En ce début juillet, la carte de l’état des nappes est contrastée. «La région parisienne et l’est lyonnais sont en bonne posture, nous avons un bon niveau d’optimisme. Il y a également des régions intermédiaires pour lesquelles il faut faire attention, je pense notamment à la Bretagne, à certaines zones des Hauts-de-France, au Massif central. D’autres sont déjà avec des niveaux bas voire très bas d’eau, notamment le Languedoc-Roussillon, qui depuis trois ans fait très fortement face au dérèglement climatique», a résumé Agnès Pannier-Runacher.

Des conditions propices aux feux

Malgré les averses du week-end dernier et du début de la semaine, la situation ne devrait pas s’améliorer dans les profondeurs.
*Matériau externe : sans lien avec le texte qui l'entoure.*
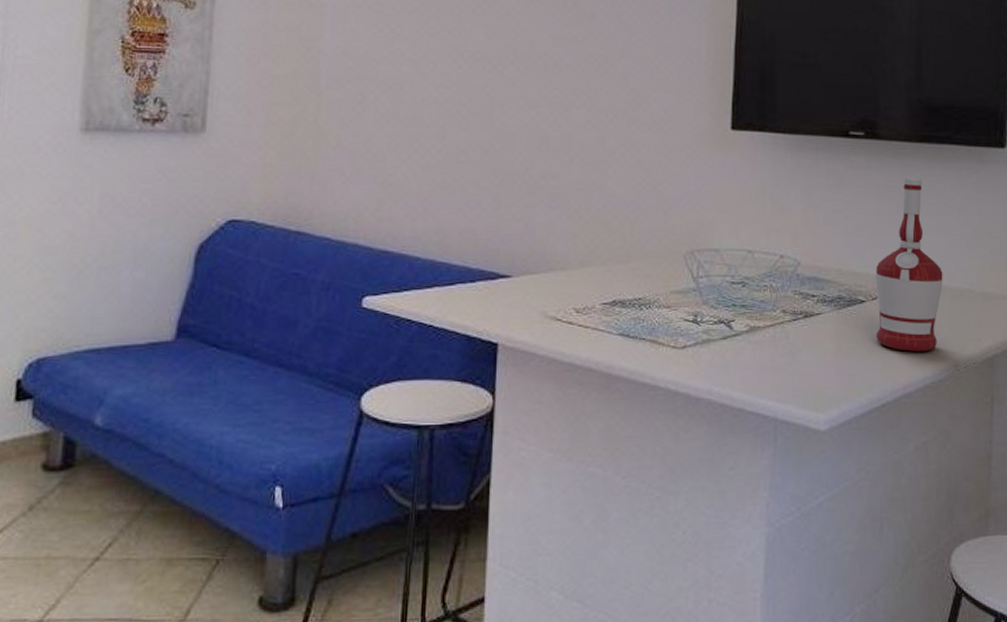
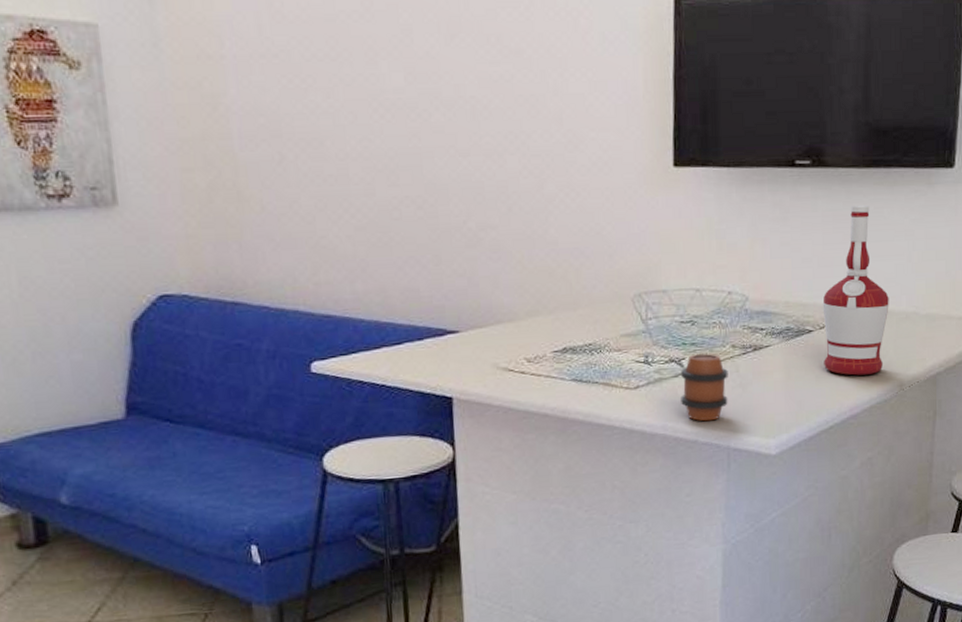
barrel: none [728,316,778,389] -> present [681,353,728,422]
Il s’agit de «précipitations de surface qui ne rechargent pas notre capital en eau», a précisé la ministre. Car en période estivale, les sols et la végétation engloutissent en priorité les gouttes tombées du ciel.
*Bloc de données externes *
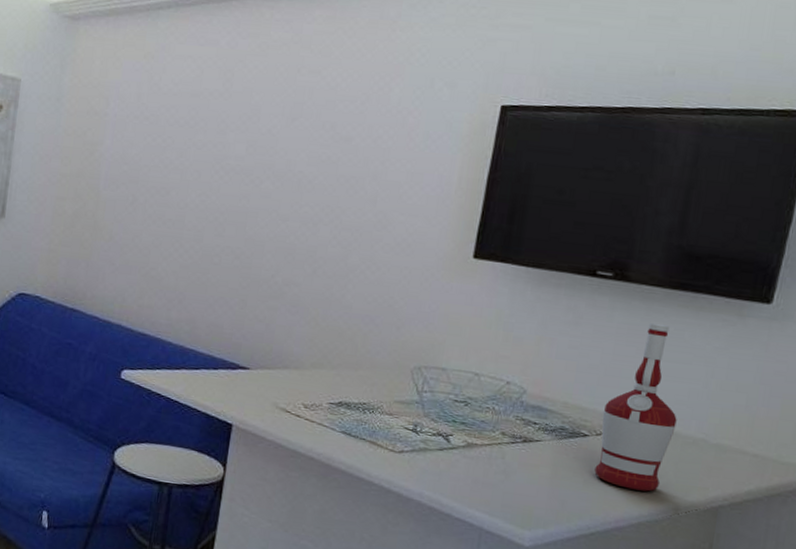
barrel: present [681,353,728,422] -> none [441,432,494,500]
Or en surface, la terre est assoiffée. «La situation est préoccupante sur la moitié nord, notamment dans la mesure où nous ne sommes qu’en début d’été, expose Christine Berne, climatologue à Météo France. Dans les Hauts-de-France, les sols superficiels sont plus secs que ce que l’on constate normalement au début du mois d’août, la période la plus sèche de l’année.» Les précipitations des jours passés ont légèrement amélioré la situation en surface, mais le thermomètre, qui devrait repartir à la hausse en fin de semaine, pourrait à nouveau causer une forte évaporation et une demande en eau accrue pour les activités humaines.

Dans la moitié sud, la situation s’est récemment dégradée mais l’état des sols demeure plus proche de la normale, sauf dans l’Aude, les Pyrénées-Orientales, la Corse et localement dans les Alpes, où la sécheresse est plus marquée. A l’échelle hexagonale, la situation est pour l’heure loin d’atteindre les records de 2022, mais elle reste à surveiller car Météo France prévoit un scénario plus chaud et plus sec que la normale de juillet à septembre.
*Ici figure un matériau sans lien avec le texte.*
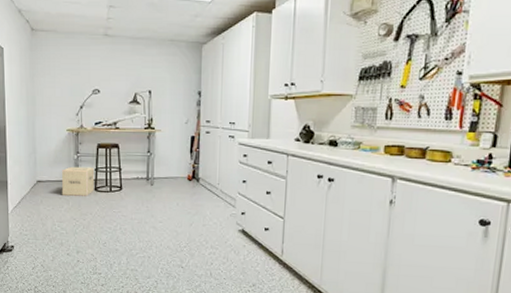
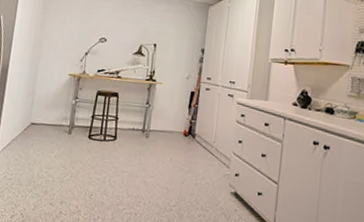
cardboard box: present [61,166,95,196] -> none [54,111,91,144]

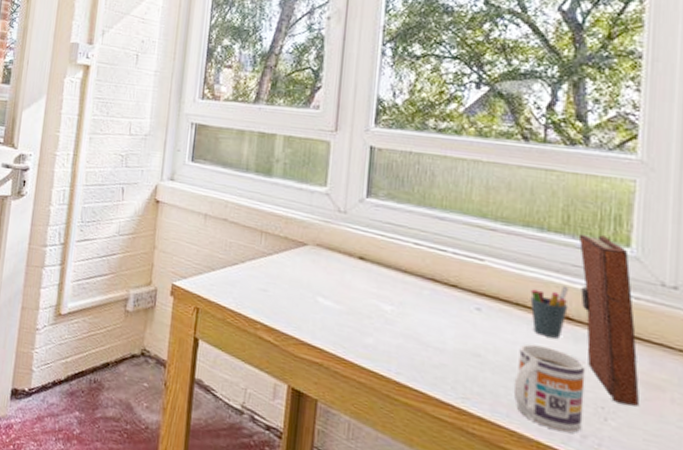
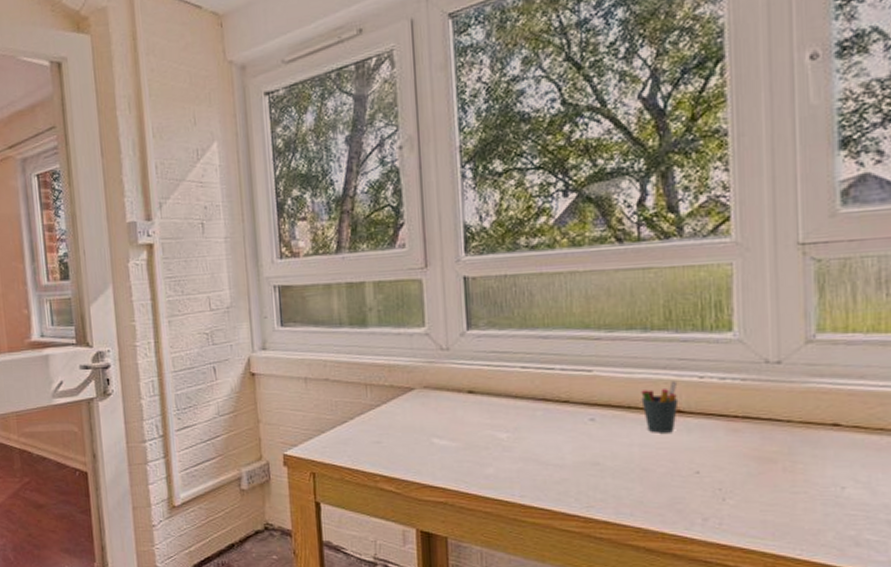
mug: present [513,343,586,433] -> none [634,442,703,519]
book: present [578,234,639,407] -> none [681,323,753,482]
«L’été 2025 est l’été de tous les dangers», avertissait vendredi 4 juillet le ministère de la Transition écologique. Et notamment pour les incendies. Dans le bassin méditerranéen, la chaleur persistante, le manque d’humidité et le vent forment en effet un cocktail potentiellement explosif pour les feux. L’Aude, le Var et les Bouches-du-Rhône présentent un risque de feux maximal (rouge) ce lundi, et mardi le Vaucluse sera également concerné. Météo France précise que «les conditions météorologiques rendent le risque de départ et de propagation de feux de forêt et de végétation très élevé». Par précaution, l’accès à plusieurs massifs forestiers est désormais interdit dans ces départements.

«Neuf incendies sur dix sont d’origine humaine, nous avons donc tous la capacité de les empêcher», rappelle Agnès Pannier-Runacher. Samedi 5 juillet, deux incendies d’ampleur dans l’Aude et l’Hérault, désormais maîtrisés par les pompiers, ont chacun parcouru 400 hectares. Ce lundi, un feu à proximité de campings à Fréjus (Var) a été rapidement fixé, tandis qu’un important incendie a vite progressé à proximité de Narbonne (Aude) dans l’après-midi. Les habitants sont appelés à se confiner chez eux, l‘A9 est coupée dans les deux sens et 1000 hectares de végétation asséchée avaient, vers 19 heures, été détruits.